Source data

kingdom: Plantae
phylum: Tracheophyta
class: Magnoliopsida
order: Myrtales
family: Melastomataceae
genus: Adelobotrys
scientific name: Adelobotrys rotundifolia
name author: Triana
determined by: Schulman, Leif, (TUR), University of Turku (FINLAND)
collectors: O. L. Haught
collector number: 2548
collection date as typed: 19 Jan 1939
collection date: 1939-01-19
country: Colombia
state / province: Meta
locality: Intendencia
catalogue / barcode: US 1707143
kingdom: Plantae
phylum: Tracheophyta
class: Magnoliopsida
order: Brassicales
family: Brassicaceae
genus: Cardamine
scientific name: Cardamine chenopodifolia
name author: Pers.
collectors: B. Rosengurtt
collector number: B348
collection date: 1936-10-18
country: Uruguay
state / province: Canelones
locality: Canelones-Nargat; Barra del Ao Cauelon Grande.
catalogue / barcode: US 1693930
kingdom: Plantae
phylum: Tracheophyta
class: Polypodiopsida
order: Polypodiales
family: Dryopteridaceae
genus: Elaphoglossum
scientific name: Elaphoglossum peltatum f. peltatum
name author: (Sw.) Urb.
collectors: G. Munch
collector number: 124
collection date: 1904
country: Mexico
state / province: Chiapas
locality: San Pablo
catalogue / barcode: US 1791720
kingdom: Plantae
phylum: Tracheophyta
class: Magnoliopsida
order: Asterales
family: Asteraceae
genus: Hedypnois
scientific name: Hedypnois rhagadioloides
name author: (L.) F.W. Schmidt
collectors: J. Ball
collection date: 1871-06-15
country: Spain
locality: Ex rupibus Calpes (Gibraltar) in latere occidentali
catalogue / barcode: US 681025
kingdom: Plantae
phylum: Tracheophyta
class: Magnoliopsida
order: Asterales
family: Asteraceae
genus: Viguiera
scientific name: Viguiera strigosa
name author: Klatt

> _To be done_
Reproduce the listing in full, substituting "collected by" for every occurrence of "collectors" and leaving all other text unchanged.

> _Solution below_
kingdom: Plantae
phylum: Tracheophyta
class: Magnoliopsida
order: Myrtales
family: Melastomataceae
genus: Adelobotrys
scientific name: Adelobotrys rotundifolia
name author: Triana
determined by: Schulman, Leif, (TUR), University of Turku (FINLAND)
collected by: O. L. Haught
collector number: 2548
collection date as typed: 19 Jan 1939
collection date: 1939-01-19
country: Colombia
state / province: Meta
locality: Intendencia
catalogue / barcode: US 1707143
kingdom: Plantae
phylum: Tracheophyta
class: Magnoliopsida
order: Brassicales
family: Brassicaceae
genus: Cardamine
scientific name: Cardamine chenopodifolia
name author: Pers.
collected by: B. Rosengurtt
collector number: B348
collection date: 1936-10-18
country: Uruguay
state / province: Canelones
locality: Canelones-Nargat; Barra del Ao Cauelon Grande.
catalogue / barcode: US 1693930
kingdom: Plantae
phylum: Tracheophyta
class: Polypodiopsida
order: Polypodiales
family: Dryopteridaceae
genus: Elaphoglossum
scientific name: Elaphoglossum peltatum f. peltatum
name author: (Sw.) Urb.
collected by: G. Munch
collector number: 124
collection date: 1904
country: Mexico
state / province: Chiapas
locality: San Pablo
catalogue / barcode: US 1791720
kingdom: Plantae
phylum: Tracheophyta
class: Magnoliopsida
order: Asterales
family: Asteraceae
genus: Hedypnois
scientific name: Hedypnois rhagadioloides
name author: (L.) F.W. Schmidt
collected by: J. Ball
collection date: 1871-06-15
country: Spain
locality: Ex rupibus Calpes (Gibraltar) in latere occidentali
catalogue / barcode: US 681025
kingdom: Plantae
phylum: Tracheophyta
class: Magnoliopsida
order: Asterales
family: Asteraceae
genus: Viguiera
scientific name: Viguiera strigosa
name author: Klatt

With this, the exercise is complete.